Rebuilding CmdStan with OpenCL on MacOS

I have a model in which the computational bottleneck (AFAICT) is a large matrix multiplication operation, and I’m trying to see if I can get additional speedups from utilising the GPU.

I have CmdStanR 0.1.3 installed, as well as CmdStan 2.25, on MacOS Mojave 10.14.6.
Running clinfo -l gives:

Platform #0: Apple
 +-- Device #0: Intel(R) Core(TM) i7-7920HQ CPU @ 3.10GHz
 +-- Device #1: Intel(R) HD Graphics 630
 `-- Device #2: AMD Radeon Pro 560 Compute Engine

So, following some previous discussions on the forums, I edited .cmdstanr/cmdstan-2.25.0/make/local (which was empty) to

STAN_OPENCL=true
OPENCL_DEVICE_ID=2
OPENCL_PLATFORM_ID=0

Than I ran rebuild_cmdstan() and got:

clang++ -std=c++1y -Wno-unknown-warning-option -Wno-tautological-compare -Wno-sign-compare -D_REENTRANT -Wno-ignored-attributes   -I stan/lib/stan_math/lib/opencl_2.2.0   -I stan/lib/stan_math/lib/tbb_2019_U8/include   -O3 -I src -I stan/src -I lib/rapidjson_1.1.0/ -I stan/lib/stan_math/ -I stan/lib/stan_math/lib/eigen_3.3.7 -I stan/lib/stan_math/lib/boost_1.72.0 -I stan/lib/stan_math/lib/sundials_5.2.0/include    -DBOOST_DISABLE_ASSERTS  -DSTAN_OPENCL -DOPENCL_DEVICE_ID=2 -DOPENCL_PLATFORM_ID=0 -DCL_HPP_TARGET_OPENCL_VERSION=120 -DCL_HPP_MINIMUM_OPENCL_VERSION=120 -DCL_HPP_ENABLE_EXCEPTIONS -Wno-ignored-attributes            -Wl,-L,"/Users/adamhaber/.cmdstanr/cmdstan-2.25.0/stan/lib/stan_math/lib/tbb" -Wl,-rpath,"/Users/adamhaber/.cmdstanr/cmdstan-2.25.0/stan/lib/stan_math/lib/tbb"      bin/cmdstan/diagnose.o stan/lib/stan_math/lib/boost_1.72.0/stage/lib/libboost_program_options.a stan/lib/stan_math/lib/boost_1.72.0/stage/lib/libboost_program_options.a      -framework OpenCL   -o bin/diagnose
Undefined symbols for architecture x86_64:
  "tbb::internal::task_scheduler_observer_v3::observe(bool)", referenced from:
      stan::math::ad_tape_observer::ad_tape_observer() in diagnose.o
      tbb::interface6::task_scheduler_observer::~task_scheduler_observer() in diagnose.o
      tbb::interface6::task_scheduler_observer::~task_scheduler_observer() in diagnose.o
      tbb::interface6::task_scheduler_observer::~task_scheduler_observer() in diagnose.o
      tbb::internal::task_scheduler_observer_v3::~task_scheduler_observer_v3() in diagnose.o
      tbb::internal::task_scheduler_observer_v3::~task_scheduler_observer_v3() in diagnose.o
      tbb::internal::task_scheduler_observer_v3::~task_scheduler_observer_v3() in diagnose.o
      ...
ld: symbol(s) not found for architecture x86_64
clang: error: linker command failed with exit code 1 (use -v to see invocation)
make: *** [bin/diagnose] Error 1
make: *** Waiting for unfinished jobs....

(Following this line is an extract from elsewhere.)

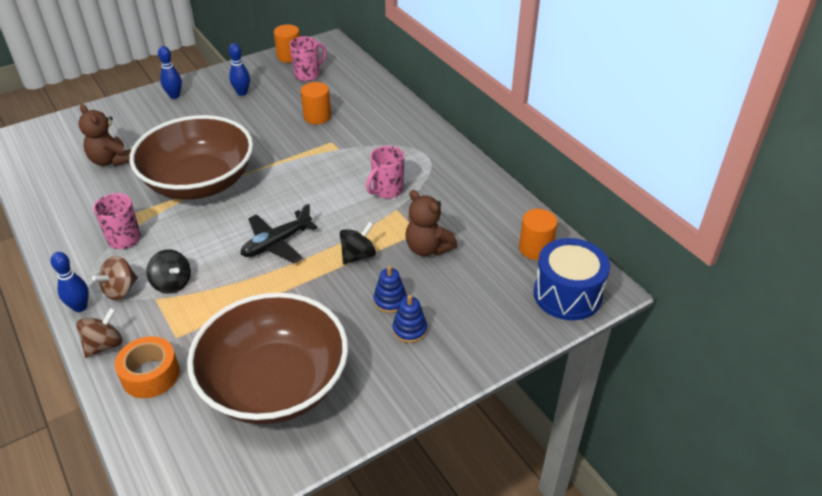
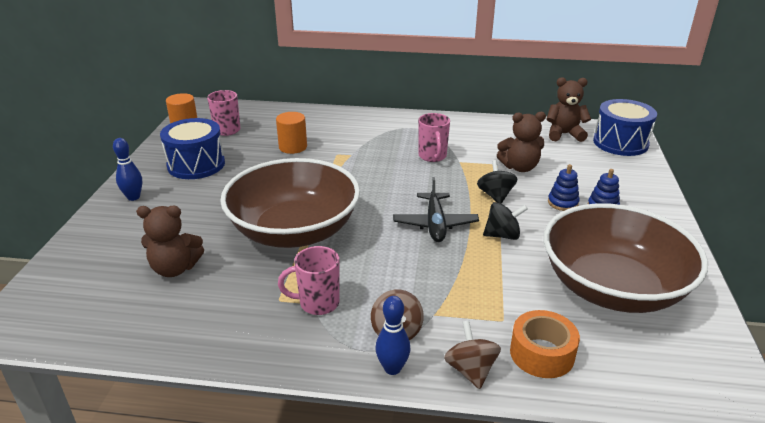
camera: 50 degrees left, 10 degrees down
(172, 283) = (424, 297): black spinning top -> black spinning top (502, 235)
(242, 93) = (196, 164): blue bowling pin -> blue drum
(535, 248) = (564, 134): orange cylinder -> brown teddy bear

Any help would be much appreciated!

Hi,

you do not need to put this in make/local using cmdstanr.
So the steps would be:

  • clean the make local
  • rebuild_cmdstan() (with the clean make/local)
  • build your model with
opencl_options = list(
  stan_opencl = TRUE,
  opencl_platform_id = 2,
  opencl_device_id = 0
)

mod <- cmdstan_model(model_path, cpp_options = opencl_options)

The first compilation might take awhile but then it should be fine.

Thanks Rok!

I was able to compile the model, but it seems that regardless of what I write in opencl_options, I always get (from CmdStan this time):

opencl_platform = Apple
opencl_device = Intel(R) Core(TM) i7-7920HQ CPU @ 3.10GHz

Instead of AMD Radeon Pro 560 Compute Engine. Any idea what might cause this?

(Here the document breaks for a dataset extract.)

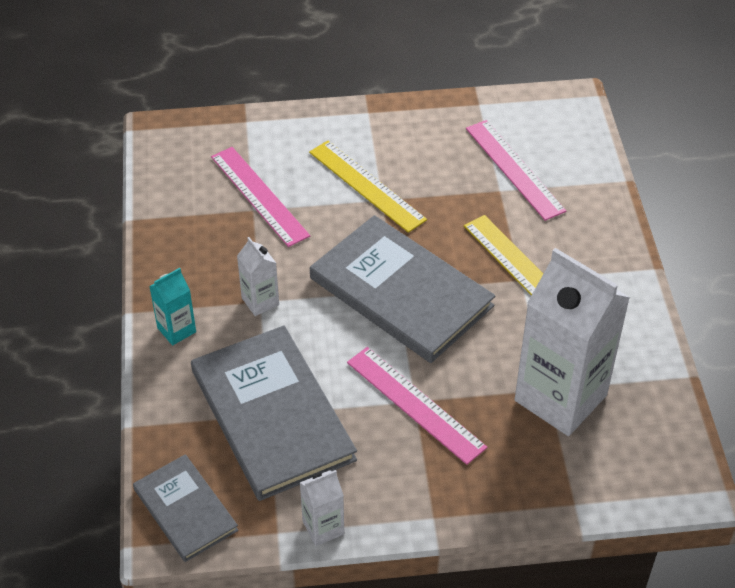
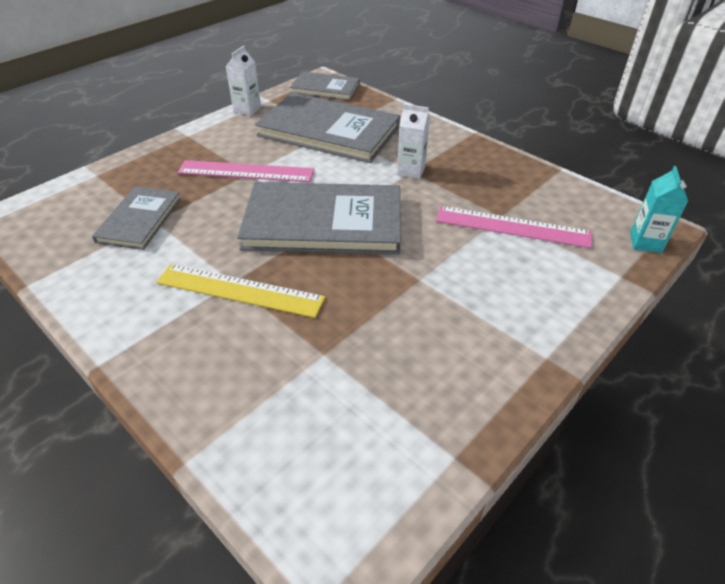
camera: 140 degrees right, 5 degrees down
(176, 330) = (436, 137): turquoise carton -> turquoise carton (645, 242)
(366, 186) = (447, 282): yellow ruler -> none
(514, 169) = (330, 389): pink ruler -> none
(560, 398) = (140, 220): white carton -> grey book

Can you check if the GPU is being used in some sort of system monitor?

Doesn’t seem like it, at least when I use the Activity Monitor’s GPU History.

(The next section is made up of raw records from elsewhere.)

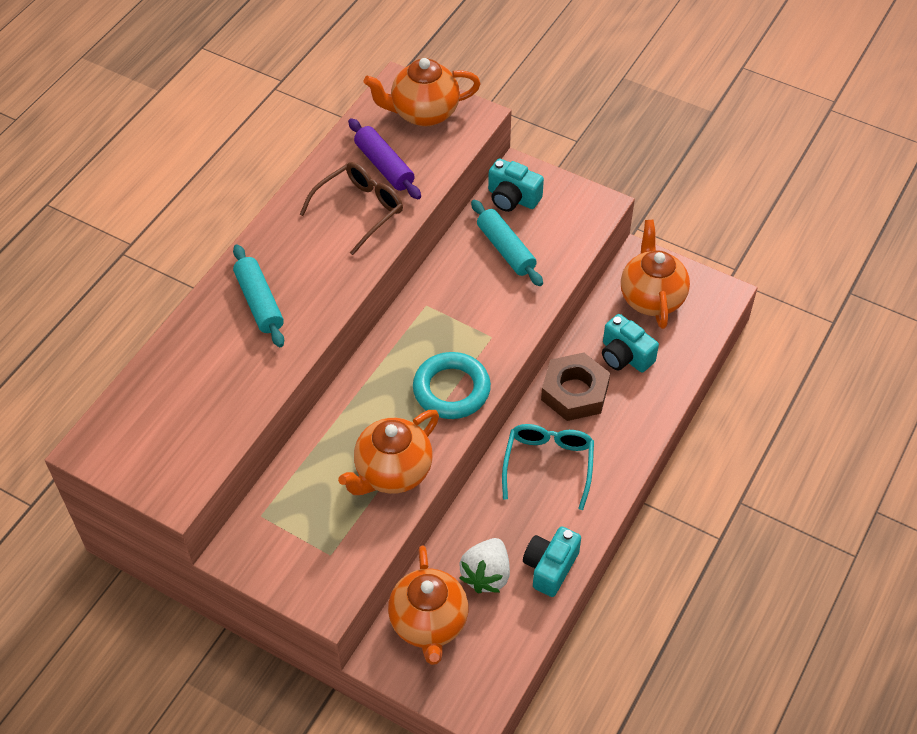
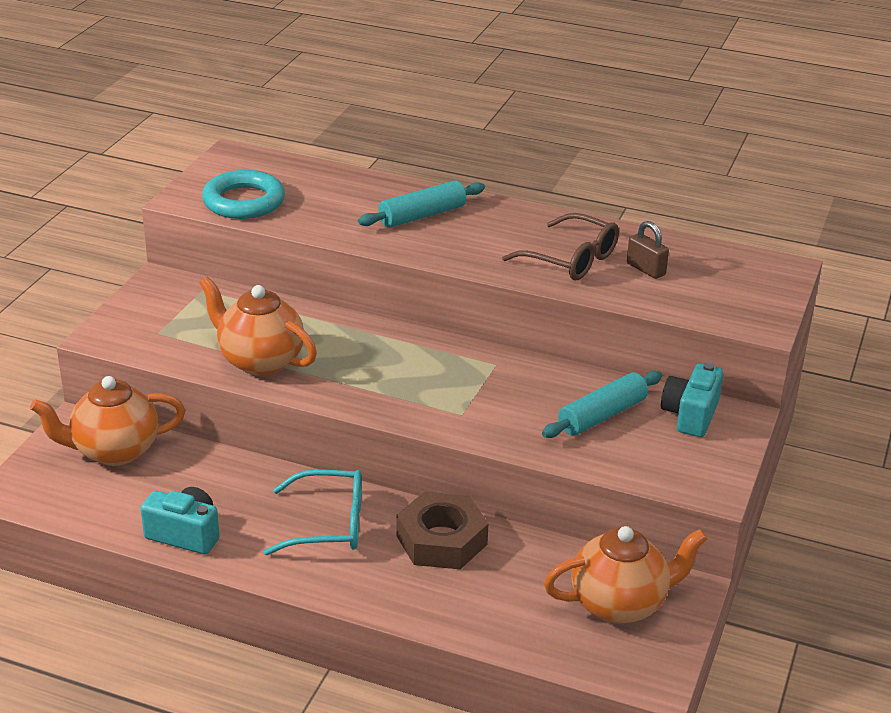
camera: 80 degrees right, 20 degrees down
(384, 166) = (646, 269): purple rolling pin -> brown padlock
(423, 113) = (745, 288): orange teapot -> none
(451, 389) = (377, 391): turquoise ring -> turquoise ring (244, 201)
(486, 575) = (174, 486): white strawberry -> none
(625, 356) = (511, 582): turquoise camera -> none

Oh, are you recompiling the model? If you only change the IDs the model will not recompile automatically. You need to set force_recompile = TRUE.

I was recompiling because I had to change something in the model - Stan complained about a cholesky_decompose in transformed data, which I assumed is a good sign.